◆ EXERCISE AIM ◆
First find the line with "middle mcp: (243, 173)" in the entries below, then set down exactly every line through the line with "thumb ip: (662, 236)", that line included.
-------- AVAILABLE DATA
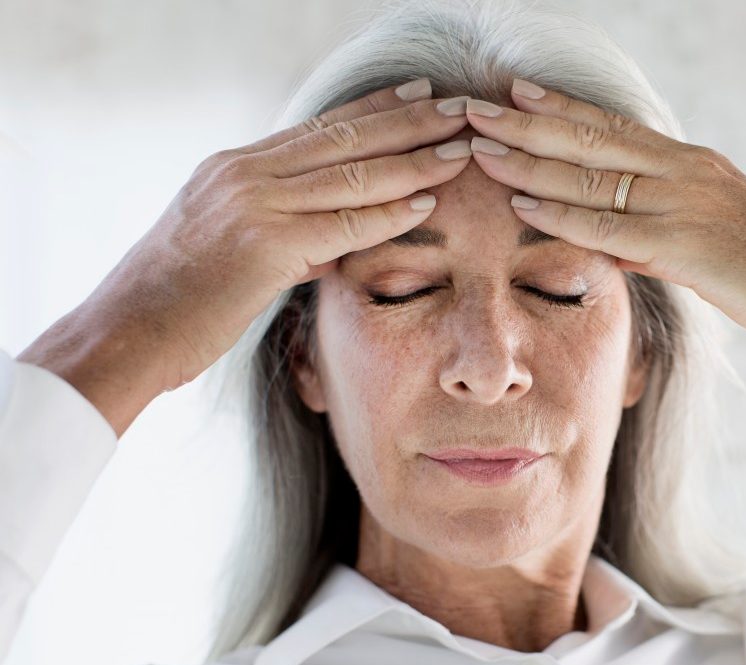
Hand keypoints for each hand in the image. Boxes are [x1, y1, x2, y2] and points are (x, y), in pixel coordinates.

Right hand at [80, 83, 474, 393]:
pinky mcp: (261, 246)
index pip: (320, 128)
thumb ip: (285, 235)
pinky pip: (341, 224)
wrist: (124, 332)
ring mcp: (251, 205)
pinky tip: (428, 202)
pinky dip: (389, 213)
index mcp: (234, 167)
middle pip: (344, 137)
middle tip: (459, 107)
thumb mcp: (229, 249)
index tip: (419, 92)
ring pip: (351, 173)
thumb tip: (332, 242)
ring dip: (414, 159)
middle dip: (408, 120)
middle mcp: (243, 173)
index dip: (375, 108)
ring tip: (462, 148)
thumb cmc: (177, 302)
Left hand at [461, 79, 745, 361]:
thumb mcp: (715, 241)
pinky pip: (612, 227)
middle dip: (526, 122)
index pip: (613, 127)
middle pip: (591, 138)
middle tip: (473, 107)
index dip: (561, 108)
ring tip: (479, 146)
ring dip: (530, 160)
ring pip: (592, 175)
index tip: (515, 92)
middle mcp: (684, 171)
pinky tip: (523, 204)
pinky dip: (564, 214)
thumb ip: (662, 236)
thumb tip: (620, 245)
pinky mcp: (686, 246)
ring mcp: (685, 204)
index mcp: (691, 164)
----------------
◆ ANSWER BELOW ◆
middle mcp: (243, 173)
index dip: (375, 108)
ring tip: (462, 148)
thumb cmc: (177, 302)
Left hand at [461, 79, 745, 361]:
thumb mcp: (715, 241)
pinky pip: (612, 227)
middle dip: (526, 122)
index pip: (613, 127)
middle pip: (591, 138)
middle tip: (473, 107)
index dip: (561, 108)
ring tip: (479, 146)
ring dip: (530, 160)
ring pip: (592, 175)
index tip: (515, 92)
middle mcp: (684, 171)
pinky tip: (523, 204)
pinky dip: (564, 214)
thumb ip: (662, 236)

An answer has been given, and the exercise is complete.